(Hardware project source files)

▶

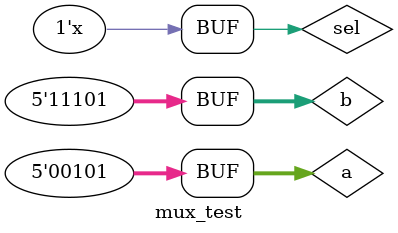
<source format=v>
`timescale 1ns / 1ps


module mux_test();

	// Inputs
	reg [4:0] a;
	reg [4:0] b;
	reg sel;

	// Outputs
	wire [4:0] y;

	// Instantiate the Unit Under Test (UUT)
	MUX uut (
		.a(a), 
		.b(b), 
		.sel(sel), 
		.y(y)
	);

	initial begin
		// Initialize Inputs
		a = 5'b01010;
		b = 5'b10101;
		sel = 1'b1;
		#10;
		a = 5'b00000;
		#10;
		sel = 1'b1;
		#10;
		b = 5'b11111;
		#5
		a = 5'b00101;
		#5
		sel = 1'b0;
		b = 5'b11101;
		#5
		sel = 1'bx;
	end
	
	always @*
	begin
	    #1 $display ("At t = %0d sel = %b a = %b b = %b y = %b", $time, sel, a, b, y);
	end
      
endmodule


</source>
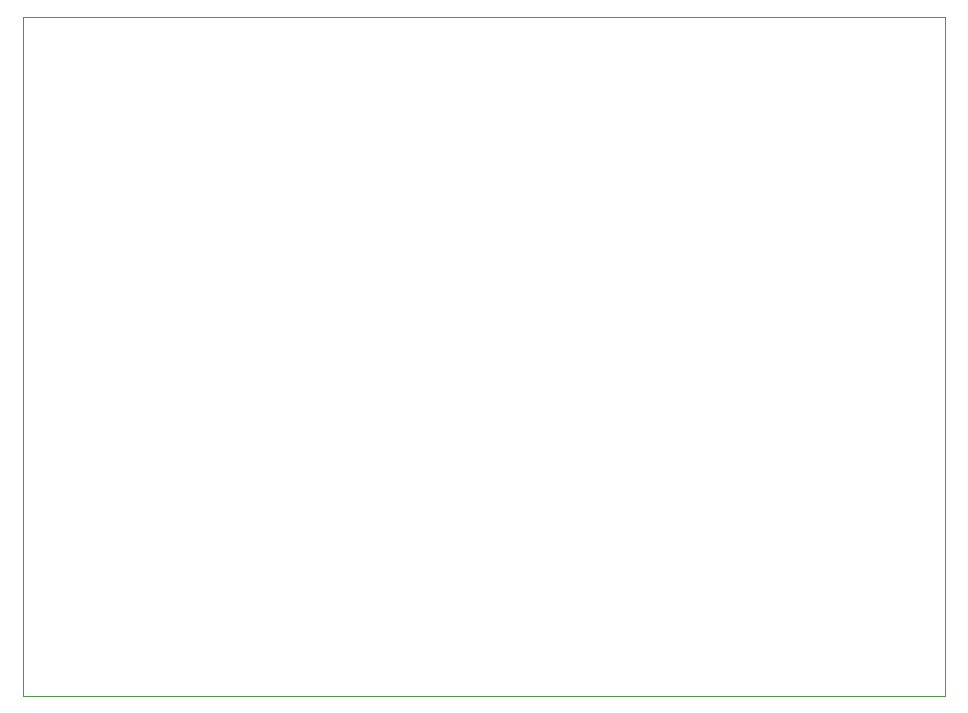
<source format=gm1>
G04 #@! TF.GenerationSoftware,KiCad,Pcbnew,(5.1.9)-1*
G04 #@! TF.CreationDate,2021-05-17T23:34:26+10:00*
G04 #@! TF.ProjectId,publisher,7075626c-6973-4686-9572-2e6b69636164,rev?*
G04 #@! TF.SameCoordinates,Original*
G04 #@! TF.FileFunction,Profile,NP*
%FSLAX46Y46*%
G04 Gerber Fmt 4.6, Leading zero omitted, Abs format (unit mm)*
G04 Created by KiCad (PCBNEW (5.1.9)-1) date 2021-05-17 23:34:26*
%MOMM*%
%LPD*%
G01*
G04 APERTURE LIST*
G04 #@! TA.AperFunction,Profile*
%ADD10C,0.050000*%
G04 #@! TD*
G04 APERTURE END LIST*
D10*
X194945000Y-111810800D02*
X116945000Y-111810800D01*
X194945000Y-54356000D02*
X116945000Y-54356000D01*
X194945000Y-54356000D02*
X194945000Y-111810800D01*
X116945000Y-54356000D02*
X116945000Y-111810800D01*
M02*

</source>
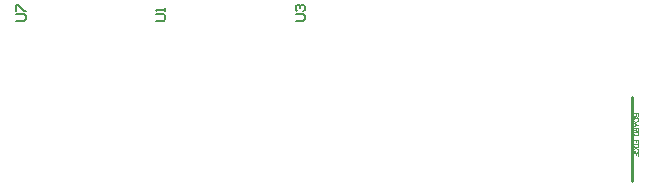
<source format=gm1>
G04*
G04 #@! TF.GenerationSoftware,Altium Limited,Altium Designer,19.1.8 (144)*
G04*
G04 Layer_Color=16711935*
%FSLAX25Y25*%
%MOIN*%
G70*
G01*
G75*
%ADD11C,0.01000*%
%ADD127C,0.00309*%
%ADD128C,0.00591*%
D11*
X493555Y-149233D02*
Y-121359D01*
D127*
X495653Y-126705D02*
X494013D01*
X495653D02*
Y-127408D01*
X495575Y-127642D01*
X495497Y-127720D01*
X495341Y-127798D01*
X495185D01*
X495028Y-127720D01*
X494950Y-127642D01*
X494872Y-127408D01*
Y-126705D02*
Y-127408D01*
X494794Y-127642D01*
X494716Y-127720D01*
X494560Y-127798D01*
X494325D01*
X494169Y-127720D01*
X494091Y-127642D01*
X494013Y-127408D01*
Y-126705D01*
X495653Y-128634D02*
X495575Y-128478D01*
X495419Y-128322D01*
X495263Y-128244D01*
X495028Y-128165D01*
X494638D01*
X494404Y-128244D01*
X494247Y-128322D01*
X494091Y-128478D01*
X494013Y-128634D01*
Y-128946D01*
X494091Y-129103D01*
X494247Y-129259D01*
X494404Y-129337D01*
X494638Y-129415D01*
X495028D01*
X495263Y-129337D01*
X495419Y-129259D01*
X495575Y-129103D01*
X495653Y-128946D01*
Y-128634D01*
X494013Y-131047D02*
X495653Y-130423D01*
X494013Y-129798D01*
X494560Y-130032D02*
Y-130813D01*
X495653Y-131430D02*
X494013D01*
X495653D02*
Y-132133D01*
X495575Y-132367D01*
X495497Y-132446D01*
X495341Y-132524D01*
X495185D01*
X495028Y-132446D01*
X494950Y-132367D01*
X494872Y-132133D01*
Y-131430D01*
Y-131977D02*
X494013Y-132524D01*
X495653Y-132891D02*
X494013D01*
X495653D02*
Y-133437D01*
X495575Y-133672D01*
X495419Y-133828D01*
X495263Y-133906D01*
X495028Y-133984D01*
X494638D01*
X494404Y-133906D01*
X494247Y-133828D01*
X494091Y-133672D01*
X494013Y-133437D01*
Y-132891D01*
X495653Y-136655D02*
Y-135640D01*
X494013D01*
Y-136655D01*
X494872Y-135640D02*
Y-136265D01*
X495653Y-136929D02*
X494013D01*
X495653D02*
Y-137475D01*
X495575Y-137710D01*
X495419Y-137866D01*
X495263Y-137944D01*
X495028Y-138022D01*
X494638D01*
X494404Y-137944D01*
X494247Y-137866D01*
X494091Y-137710D01*
X494013Y-137475D01*
Y-136929D01*
X495263Y-139561D02*
X495419Y-139482D01*
X495575Y-139326D01*
X495653Y-139170D01*
Y-138858D01*
X495575Y-138701D01*
X495419Y-138545D01*
X495263Y-138467D01*
X495028Y-138389D01*
X494638D01*
X494404Y-138467D01*
X494247Y-138545D01*
X494091Y-138701D01*
X494013Y-138858D01*
Y-139170D01*
X494091Y-139326D01*
X494247Y-139482D01*
X494404Y-139561D01*
X494638D01*
Y-139170D02*
Y-139561D01*
X495653Y-140951D02*
Y-139936D01*
X494013D01*
Y-140951D01*
X494872Y-139936D02*
Y-140560D01*
D128*
X381422Y-95764D02*
X384046D01*
X384571Y-95239D01*
Y-94190D01*
X384046Y-93665D01*
X381422D01*
X381947Y-92615D02*
X381422Y-92090D01*
Y-91041D01*
X381947Y-90516D01*
X382472D01*
X382997Y-91041D01*
Y-91566D01*
Y-91041D01*
X383521Y-90516D01*
X384046D01*
X384571Y-91041D01*
Y-92090D01*
X384046Y-92615D01*
X288396Y-95764D02*
X291019D01*
X291544Y-95239D01*
Y-94190D01*
X291019Y-93665D01*
X288396D01*
Y-92615D02*
Y-90516D01*
X288920D01*
X291019Y-92615D01*
X291544D01*
X334871Y-95764D02*
X337494D01*
X338019Y-95239D01*
Y-94190D01*
X337494Y-93665D01*
X334871D01*
X338019Y-92615D02*
Y-91566D01*
Y-92090D01*
X334871D01*
X335396Y-92615D01*
M02*

</source>
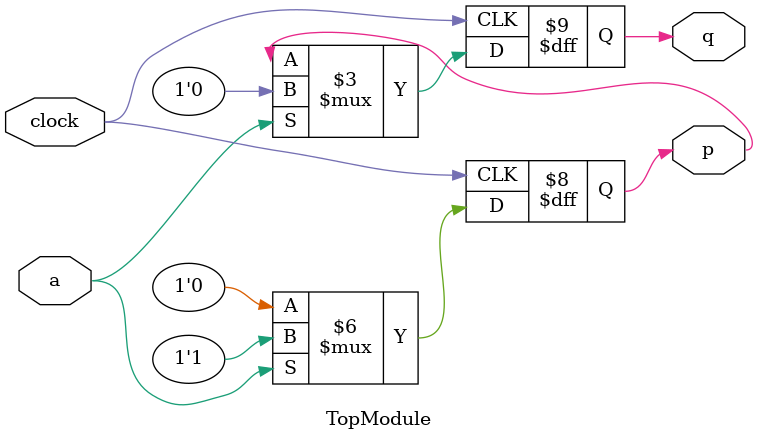
<source format=sv>

module TopModule (
  input clock,
  input a,
  output reg p,
  output reg q
);
    always @(posedge clock) begin
        if (a) begin
            p <= 1;
            q <= 0;
        end else begin
            p <= 0;
            q <= p;
        end
    end

endmodule
/*
Misinterpretation of Multimodal Data: Waveform
*/

/*
Status: Error running testbench

Fail Messages:The testbench simulated, but had errors. Please fix the module. The output of iverilog is as follows:
VCD info: dumpfile wave.vcd opened for output.
./execute_environment/testbench.sv:45: $finish called at 1200 (1ps)
Hint: Output 'p' has 112 mismatches. First mismatch occurred at time 90.
Hint: Output 'q' has 127 mismatches. First mismatch occurred at time 60.
Hint: Total mismatched samples is 186 out of 240 samples

Simulation finished at 1200 ps
Mismatches: 186 in 240 samples

*/
</source>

◀

HOW TO COMPLETE THIS TASK>
Within the records, the lines containing the string "clock" are to be counted and their number given without comment.

SOLUTION FOR THIS PROBLEM>
2